DIRECTIONS: Proceed with the essay on grown children who have left the church, picking up after its final sentence.

Prodigal Sons and Daughters
by Kurt Lantz
The little wisps of steam have ceased swirling around the cooling cups of coffee as moms corral their tots into winter coats and impatient teenagers drag their dawdling parents away with the rolling of their eyes. There are only a few left finishing their refreshments in the fellowship hall after the service. With just the right blend of privacy and unobtrusiveness, Irene asks her Sunday School friend of sixty-two years, “How’s Evan doing? I haven’t seen him for a while.”
Ruth knows that no one has seen her son in church since she pleaded with him to have the grandchildren baptized. Nevertheless she answers Irene’s question with a glowing report. “Evan’s been promoted to Accounts Manager. Shirley, his wife, is now teaching computer science at the high school. They are going to Bermuda for the March Break. It’s been quite the hassle to get passports for the children.”
That is the extent of the spoken conversation on this topic for these two old gals confirmed together so many years ago. Yet, the exchange has been more telling than what either of them is willing to discuss out loud. One of Irene’s daughters no longer goes to church either. Her story is the same as Evan’s. She’s too busy with her career in order to pay for their luxury home and exotic vacations.
Somewhere along the way, not just the church, but the Christian faith got left behind as the world beckoned Irene and Ruth’s children away. For some inexplicable reason, the seed sown in their children from infancy fell among the thorns, and the cares of the world and the deceitfulness of riches choked the Word (Matthew 13:22).
Somewhere along the way, not just the church, but the Christian faith got left behind as the world beckoned our children away.
Irene and Ruth are heart broken, but what can they do? Talking to their grown children about their departure from the church doesn’t seem to go anywhere. In fact it seems that phone calls and visits become more infrequent after any attempted conversations about the church. And if they should mention Jesus or God the Father, they get that look that says, “You’re so deluded. I can’t believe you still cling to that stuff.” There doesn’t seem any point in pushing it.
Irene and Ruth sit staring at their half-drunk coffees, cooled to the point where it is now unpleasant to swallow. Their shallow repartee is all they can stand as they bear one another’s burdens in mutual consolation. All seems lost. They know their children are lost to Jesus and they themselves have become lost in their grief.
In his gospel, Luke devotes a whole chapter to Jesus’ parables about the lost. There is the lost sheep (15:1-7), the lost coin (8-10), and yes, the child lost when he has grown up and followed the deceitfulness of riches (11-32). It is an extended commentary that gets summed up in chapter 19 where Jesus speaks of Zaccheaus and says, “The Son of Man came to seek and to save the lost” (Luke 19:10).
In the intervening chapters we see Jesus doing just that. He draws tax collectors and sinners to Himself. He praises the dishonest manager who pours out mercy on those indebted. He warns the Pharisees and the rich who would neglect and ignore the lost and the outcast. He teaches of the effectiveness of the widow’s persistent prayer. He declares the kingdom wide open to any who would come as children, and as difficult to enter for the rich as passing through the eye of a needle. Yet, “What is impossible with men is possible with God” (Luke 18:27).

Lines of data:
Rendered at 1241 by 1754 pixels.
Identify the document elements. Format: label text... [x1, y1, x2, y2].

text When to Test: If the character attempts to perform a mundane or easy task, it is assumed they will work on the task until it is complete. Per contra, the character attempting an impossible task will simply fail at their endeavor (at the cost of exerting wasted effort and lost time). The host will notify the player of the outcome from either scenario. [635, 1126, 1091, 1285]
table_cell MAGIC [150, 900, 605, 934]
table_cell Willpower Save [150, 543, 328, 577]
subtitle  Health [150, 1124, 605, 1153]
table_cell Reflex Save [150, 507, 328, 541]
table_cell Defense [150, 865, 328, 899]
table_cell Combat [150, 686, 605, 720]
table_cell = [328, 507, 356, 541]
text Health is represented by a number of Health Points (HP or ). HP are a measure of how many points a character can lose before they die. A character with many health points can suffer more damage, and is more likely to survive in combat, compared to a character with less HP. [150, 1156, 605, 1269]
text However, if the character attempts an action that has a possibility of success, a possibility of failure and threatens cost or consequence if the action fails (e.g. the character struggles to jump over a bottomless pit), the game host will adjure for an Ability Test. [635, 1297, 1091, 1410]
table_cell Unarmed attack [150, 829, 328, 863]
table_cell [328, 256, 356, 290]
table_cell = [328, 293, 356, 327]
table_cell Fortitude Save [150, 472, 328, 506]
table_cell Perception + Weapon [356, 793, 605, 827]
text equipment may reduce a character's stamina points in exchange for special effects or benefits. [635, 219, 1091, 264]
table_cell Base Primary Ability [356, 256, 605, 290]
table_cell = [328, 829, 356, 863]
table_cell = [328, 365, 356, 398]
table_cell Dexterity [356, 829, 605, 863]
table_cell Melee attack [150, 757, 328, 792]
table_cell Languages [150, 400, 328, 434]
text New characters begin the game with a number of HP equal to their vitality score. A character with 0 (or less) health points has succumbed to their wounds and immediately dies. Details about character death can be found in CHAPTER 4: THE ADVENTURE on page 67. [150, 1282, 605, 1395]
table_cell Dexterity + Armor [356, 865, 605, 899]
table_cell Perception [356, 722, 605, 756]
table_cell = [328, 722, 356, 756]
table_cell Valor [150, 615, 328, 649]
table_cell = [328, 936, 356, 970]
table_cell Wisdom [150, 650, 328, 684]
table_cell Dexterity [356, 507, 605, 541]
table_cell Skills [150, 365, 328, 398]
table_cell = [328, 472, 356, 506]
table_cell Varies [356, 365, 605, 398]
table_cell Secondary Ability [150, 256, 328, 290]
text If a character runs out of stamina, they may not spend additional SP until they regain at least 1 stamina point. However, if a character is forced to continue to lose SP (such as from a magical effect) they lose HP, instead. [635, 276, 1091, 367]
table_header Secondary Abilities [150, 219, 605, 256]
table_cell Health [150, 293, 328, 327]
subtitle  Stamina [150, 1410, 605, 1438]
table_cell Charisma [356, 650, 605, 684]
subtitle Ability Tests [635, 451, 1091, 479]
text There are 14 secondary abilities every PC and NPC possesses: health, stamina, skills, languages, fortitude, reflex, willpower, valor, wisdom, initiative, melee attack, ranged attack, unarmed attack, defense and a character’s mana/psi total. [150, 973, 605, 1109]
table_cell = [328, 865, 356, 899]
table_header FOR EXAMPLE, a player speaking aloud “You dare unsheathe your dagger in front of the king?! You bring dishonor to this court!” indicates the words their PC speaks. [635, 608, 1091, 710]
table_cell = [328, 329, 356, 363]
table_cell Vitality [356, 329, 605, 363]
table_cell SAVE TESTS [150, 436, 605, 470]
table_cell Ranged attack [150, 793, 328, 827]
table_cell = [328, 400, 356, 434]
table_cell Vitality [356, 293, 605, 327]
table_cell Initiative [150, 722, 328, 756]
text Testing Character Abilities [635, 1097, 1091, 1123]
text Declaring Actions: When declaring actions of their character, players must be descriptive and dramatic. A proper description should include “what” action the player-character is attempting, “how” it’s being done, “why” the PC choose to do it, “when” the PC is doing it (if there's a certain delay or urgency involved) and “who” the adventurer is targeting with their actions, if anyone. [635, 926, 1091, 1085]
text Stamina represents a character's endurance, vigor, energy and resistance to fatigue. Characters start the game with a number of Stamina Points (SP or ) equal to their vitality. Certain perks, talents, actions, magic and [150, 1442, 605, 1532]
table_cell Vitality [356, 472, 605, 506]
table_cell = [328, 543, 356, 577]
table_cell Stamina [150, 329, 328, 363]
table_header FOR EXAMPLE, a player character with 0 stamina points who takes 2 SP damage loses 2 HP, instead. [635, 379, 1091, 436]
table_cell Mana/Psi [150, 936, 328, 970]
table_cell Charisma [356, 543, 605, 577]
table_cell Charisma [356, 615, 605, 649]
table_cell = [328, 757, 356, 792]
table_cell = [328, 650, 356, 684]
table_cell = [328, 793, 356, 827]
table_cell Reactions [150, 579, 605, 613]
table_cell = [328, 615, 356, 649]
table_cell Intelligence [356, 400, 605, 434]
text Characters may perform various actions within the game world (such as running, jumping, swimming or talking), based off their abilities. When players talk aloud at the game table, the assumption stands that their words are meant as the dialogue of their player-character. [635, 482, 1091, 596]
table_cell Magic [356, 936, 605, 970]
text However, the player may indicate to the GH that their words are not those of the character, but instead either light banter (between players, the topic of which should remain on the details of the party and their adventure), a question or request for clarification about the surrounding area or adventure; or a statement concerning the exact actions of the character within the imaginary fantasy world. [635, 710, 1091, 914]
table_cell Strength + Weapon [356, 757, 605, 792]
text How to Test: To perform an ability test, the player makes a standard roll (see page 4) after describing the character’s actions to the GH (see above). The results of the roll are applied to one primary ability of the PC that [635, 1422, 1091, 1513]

RESULT OF THIS EXERCISE:
And approaching Jerusalem, He said, “Everything written about the Son of Man by the prophets will be accomplished. For He will be delivered over to the Gentiles and will be mocked and shamefully treated and spit upon. And after flogging Him, they will kill Him, and on the third day He will rise” (Luke 18:31-33). And this for the express purpose “to seek and to save the lost” (Luke 19:10).
It is right for Irene and Ruth to grieve the loss of their children to the saving faith in Jesus. It is right for them to turn to each other for consolation. And they are not the only ones grieving the loss. Their pastor also shares their grief—the pastor who baptized their children, catechized them, and tossed and turned all night long on the basement floor with them at a youth retreat.
But their pastor has words for Irene and Ruth, words that he has had to turn to himself. He has the promise of Jesus who said, “The Son of Man came to seek and to save the lost.” The Son of Man endured mocking and shame and spit. He was flogged and killed and raised again to seek and to save those lost to the faith, and those lost in grief over them. He was forsaken by His heavenly Father in order that prodigals might be welcomed back.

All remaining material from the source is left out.